Originally, active objects in games, called sprites, could only be displayed as one of a set of pre-drawn frames.  That's why sprite animations are usually simple loops of a few frames, and why characters are rarely seen changing size as they move towards or away from the player's point of view.

However, later games also included special-purpose microchips that expanded the graphical capabilities of the Super Nintendo console itself. One of these chips allowed the SNES to change the way sprites look as the game was happening, which made sprites look much more alive. This chip also allowed for rudimentary three-dimensional rendering.

Any software workaround to get these effects using only the hardware given in the Super Nintendo would have taking much longer and produced much worse results, if any at all. The video on the Super Nintendo (SNES) by video game trivia group Did You Know Gaming covers these effects and the chips in more detail, and shows some great demonstrations.


Bitcoin, is a cryptocurrency. Part of what gives it value is the premise that it is computationally hard to create or 'mine' for new ones. In fact, there is a self-adjustment mechanism that increases the mining difficulty in proportion to the total computing power of all miners.

I've appended this historical chart of the log of the total computer power (and the log difficulty), over time with the two hardware advancements that defined the trend in bitcoin mining power.

 The first event represents the first time mining using a more specialized graphical processing unit (GPU) rather than a more general central processing unit (CPU) was made publicly possible. Since many miners had compatible graphics cards already, we see a tenfold jump in power almost instantly. 

The second event represents the first time mining using a single-purpose processor, called an ASIC*   was introduced to the market. This time, another rapid increase in processing power is sparked, but without the initial leap.

An ASIC is orders of magnitude faster at the simple, repetitive task of mining bitcoins than a GPU is, and a GPU mines orders of magnitude faster than a comparably priced CPU. In both cases, the new hardware quickly rendered any previous mining methods obsolete.

* Application Specific Integrated Circuit.


When developing new methods to solve computational problems, a software approach usually works best. The results of purely software-based are often portable as packaged programs,  and the dissemination of improvements can be as quick and as cheap as a software update. The feedback loop of testing and improvement is very quick, and there are many languages such as the R, SAS, and Julia that can make software-based solutions a routine task.

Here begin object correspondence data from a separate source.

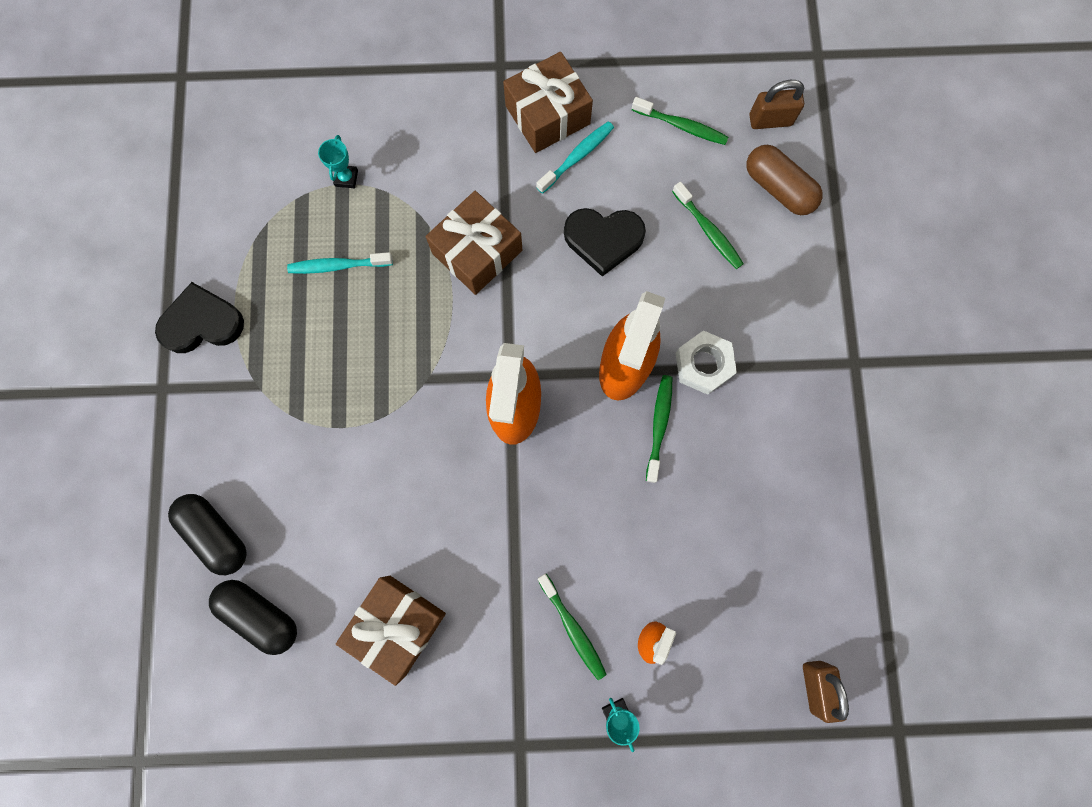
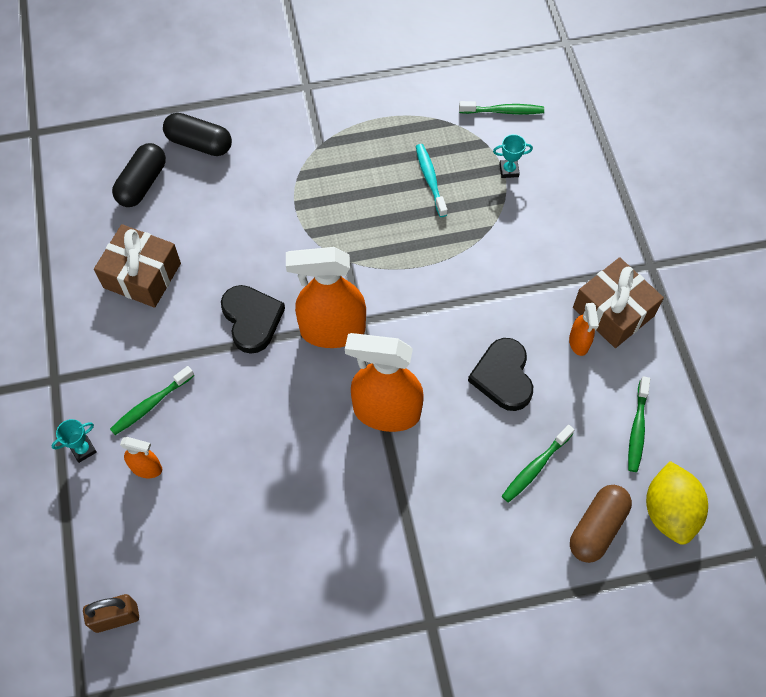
camera: 80 degrees right, 15 degrees down
(202, 322) = (363, 100): black heart -> black heart (252, 319)
(216, 534) = (199, 143): black capsule -> black capsule turned 75 degrees clockwise
(477, 252) = (467, 277): brown gift -> none
(577, 157) = (579, 342): turquoise toothbrush -> orange spray bottle
(659, 425) = (336, 449): green toothbrush -> green toothbrush (503, 111)
(703, 365) = (401, 480): white nut -> none
(770, 120) = (669, 511): brown padlock -> yellow lemon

Making hardware to solve a problem may sound insane by comparison - why would anyone willingly give up all of those advantages? This is where Field Programmable Gate Arrays come in. An FPGA is essentially a circuit board that can be programmed down to the gate level. That is, a user can write a program in terms of the fundamental particles of computation, OR, NOT, XOR, AND, and NAND gates. 

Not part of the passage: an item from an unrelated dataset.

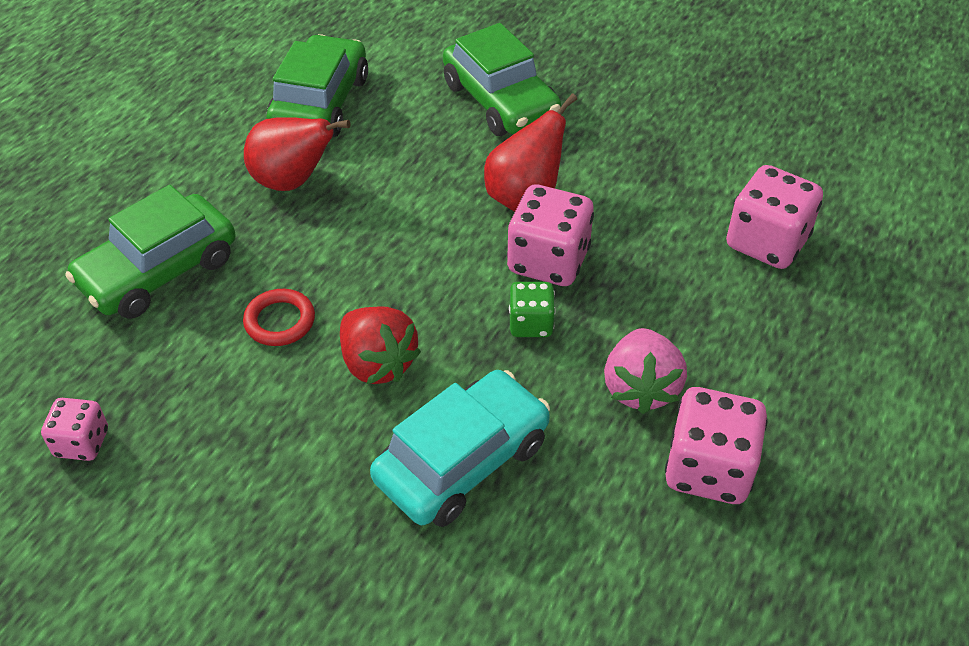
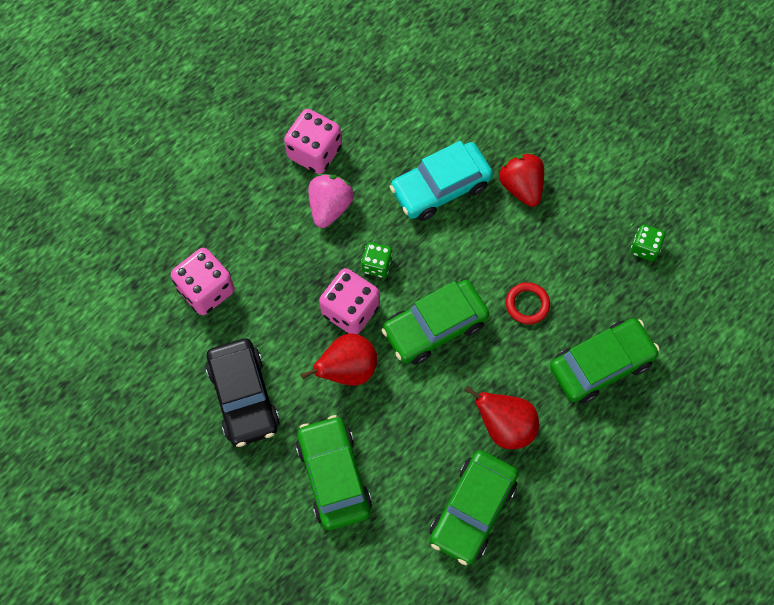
camera: 165 degrees left, 20 degrees up
(82, 443) = (644, 248): pink dice -> green dice
(377, 363) = (473, 259): red strawberry -> red strawberry (521, 186)
(417, 266) = (434, 326): none -> green car
(648, 146) = (243, 396): none -> black car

The FPGA takes a set of gate instructions and physically wires itself into the programmed configuration. When set, the FPGA is essentially an ASIC, an processor that can only do one task but potentially much faster than a general purpose computer. However, if needed, an FPGA can be re-programmed, so the advantage of a quick trial-and-error turnaround is there. Also, the program can be disseminated like any other software. The most popular FPGAs cost between $200 and $500 USD.

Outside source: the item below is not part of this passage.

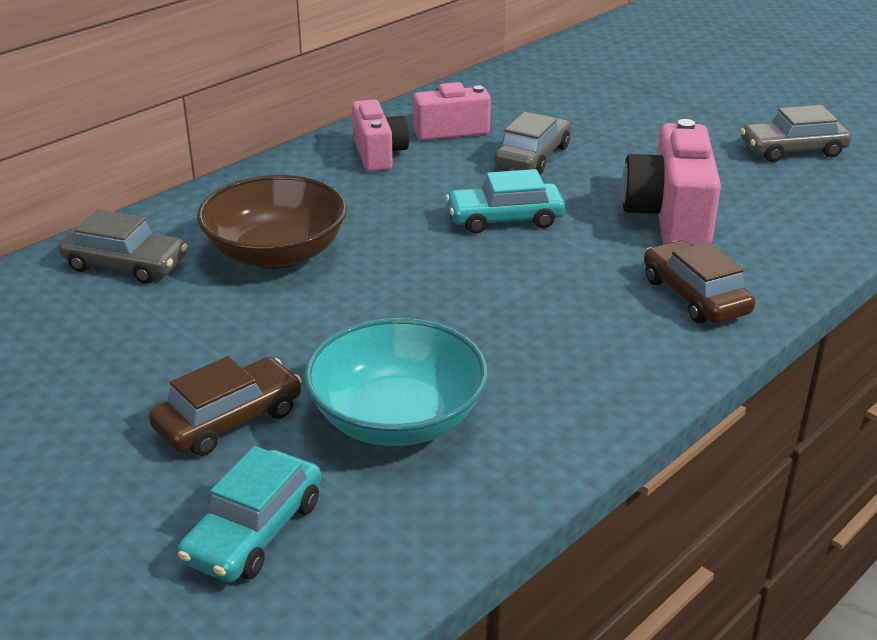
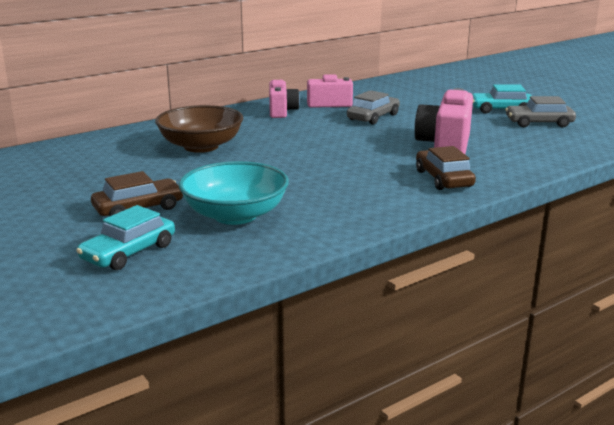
camera: 10 degrees right, 10 degrees down
(126, 264) = (114, 145): grey car -> none
(505, 219) = (343, 141): turquoise car -> turquoise car (501, 110)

The bitcoin ASIC started off as an FPGA. Once the FPGA program was made, it took about a year for the first ASICs to be sold. This is encouraging for anyone looking towards FPGAs for the next great leap in statistical computing, as it means the endeavor has commercial viability. Just think how much faster some common methods could become even if only large matrix inversion was made faster.

It's time to start thinking with gates.